As anyone who looks at Toronto's new skyline will be able to tell you, architects are not what they used to be.
"Architects used to be a profession that was all encompassing, from the broadest formal and aesthetic things down to technical details," says Alex Bozikovic, the Globe and Mail’s new architecture critic. "Architects are no longer in the driver seats, even on projects where their input is valued."
Architects are now just members of committees, Bozikovic says, along with developers, engineers, and often whole groups of consultants on things like acoustics and lighting. Though we praise or blame the architect when the building is complete, she can be as much a victim of circumstance as we bystanders.
Understandably, students of architecture are concerned. Which is why the master's degree class of 2015 has organized a rather nifty talk, not on the future of architecture but on the future of architects, which Bozikovic will moderate.
Speakers include practitioners and teachers from Harvard, the University of Pennsylvania and U of T, as well as Jonathan Mallie, a principal at Shop. Bozikovic is especially impressed with how Shop put together the Barclays Center in Brooklyn.
"The façade is a very complicated series curving steel panels," he says. "These were made in a shop somewhere else, fabricated using digital specs that Shop created. Each panel was given a specific ID and they were able to track production and delivery using an iPhone app Shop built for this purpose."

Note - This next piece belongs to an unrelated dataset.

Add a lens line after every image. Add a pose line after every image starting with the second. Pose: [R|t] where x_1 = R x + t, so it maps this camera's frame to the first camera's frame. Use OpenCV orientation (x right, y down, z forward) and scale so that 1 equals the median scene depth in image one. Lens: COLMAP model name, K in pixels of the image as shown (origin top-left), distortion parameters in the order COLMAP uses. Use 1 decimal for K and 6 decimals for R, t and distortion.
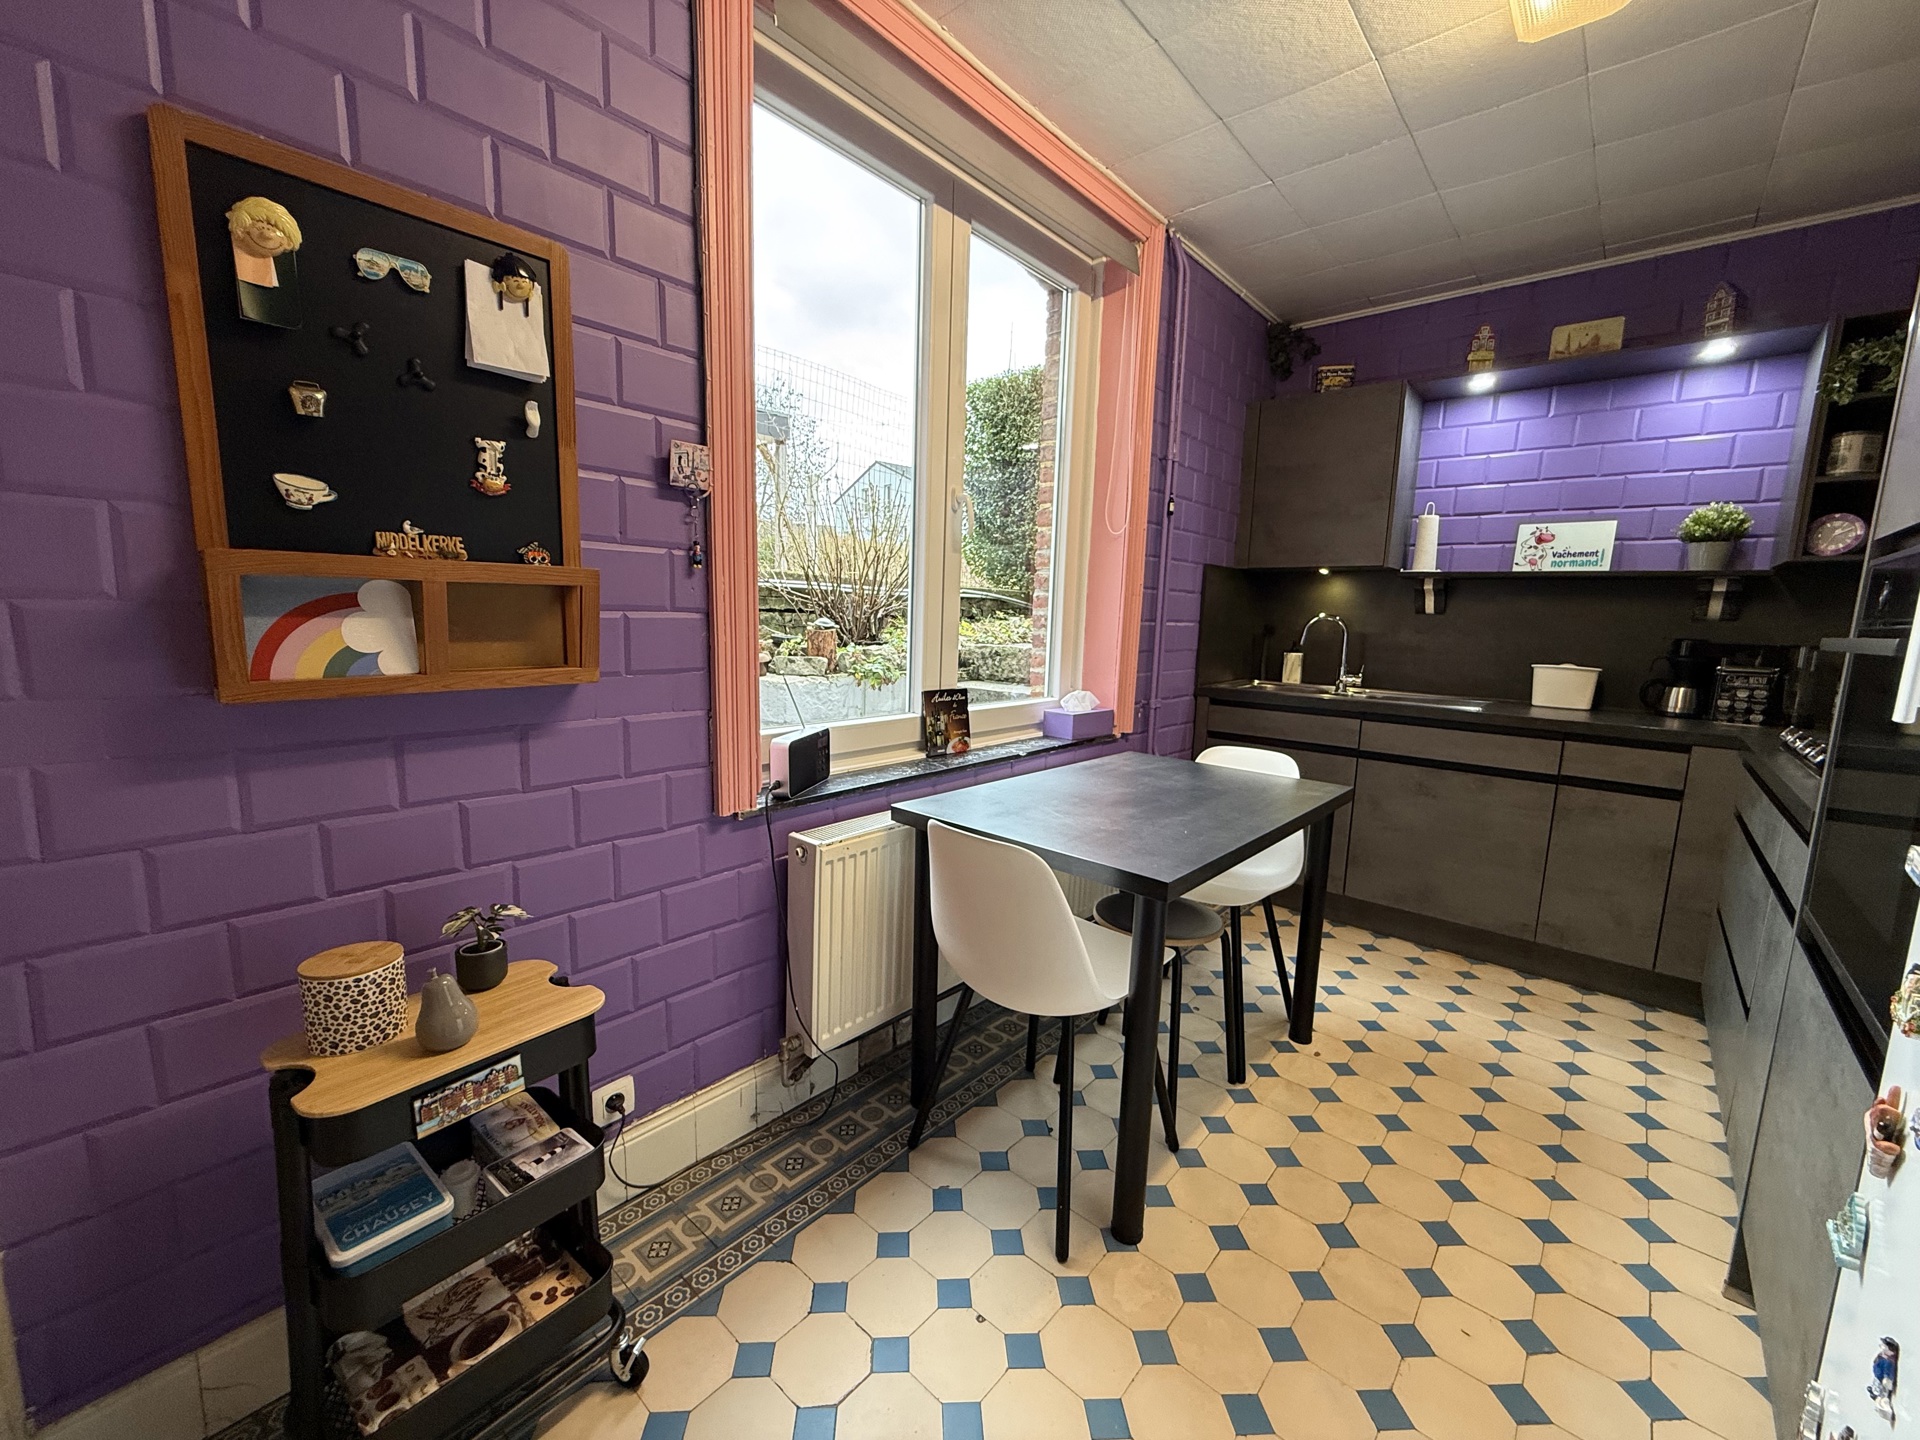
lens RADIAL K [[766.1, 0, 952.3], [0, 766.1, 723.5], [0, 0, 1]] dist [-0.001667, 0.000330]
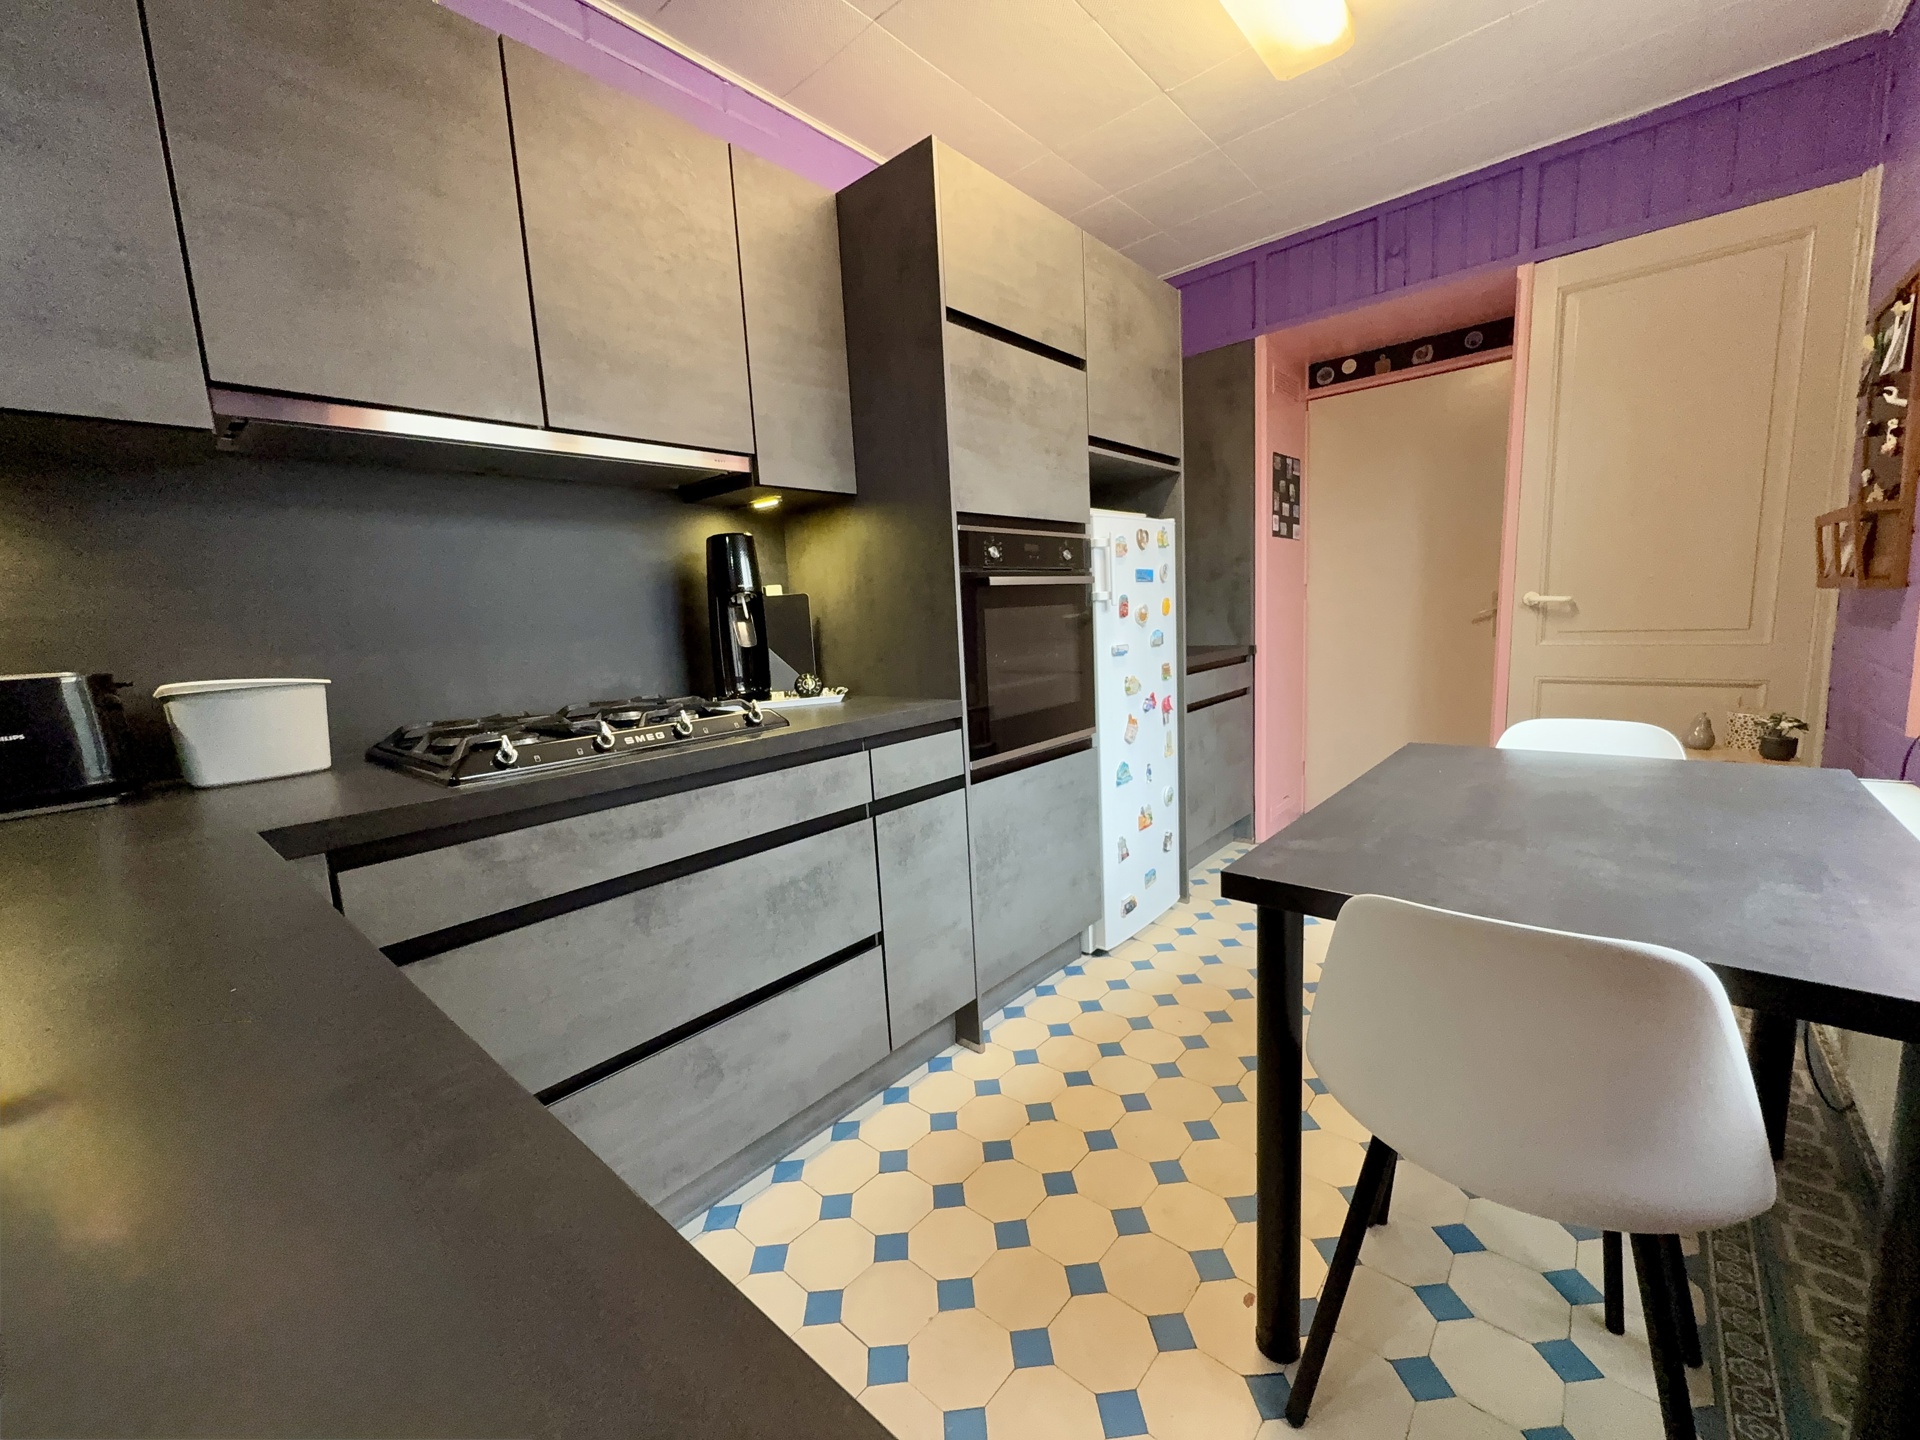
lens RADIAL K [[766.1, 0, 957.7], [0, 766.1, 721.0], [0, 0, 1]] dist [-0.001667, 0.000330]
pose [[-0.999601, 0.027152, -0.007836, 0.541923], [0.023873, 0.959702, 0.280003, -0.116847], [0.015123, 0.279704, -0.959967, 1.122933]]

By pursuing such avenues, Bozikovic thinks architects may be able to get back the care that used to go into every aspect of a building, from plaster work to pilasters, while maintaining the efficiencies created by the current Mechano-set system of mass-produced modules being put together in limited numbers of ways across increasingly generic buildings.
"The current era in architectural design is a real paradigm shift," says Lee-Ann Pallett, the lead student organizer of the symposium. "I think that really not since architects came into power has such a paradigm shift occurred. The advent of digital technologies is affecting not only the delivery of materials but the organization of firms. They’re creating a change in the industry, which is something we want to discuss from a critical standpoint."
The symposium, which is aimed at students and building professionals, will take place on Tuesday, Jan. 28 at the Design Exchange from 6:30 p.m. to 11 p.m.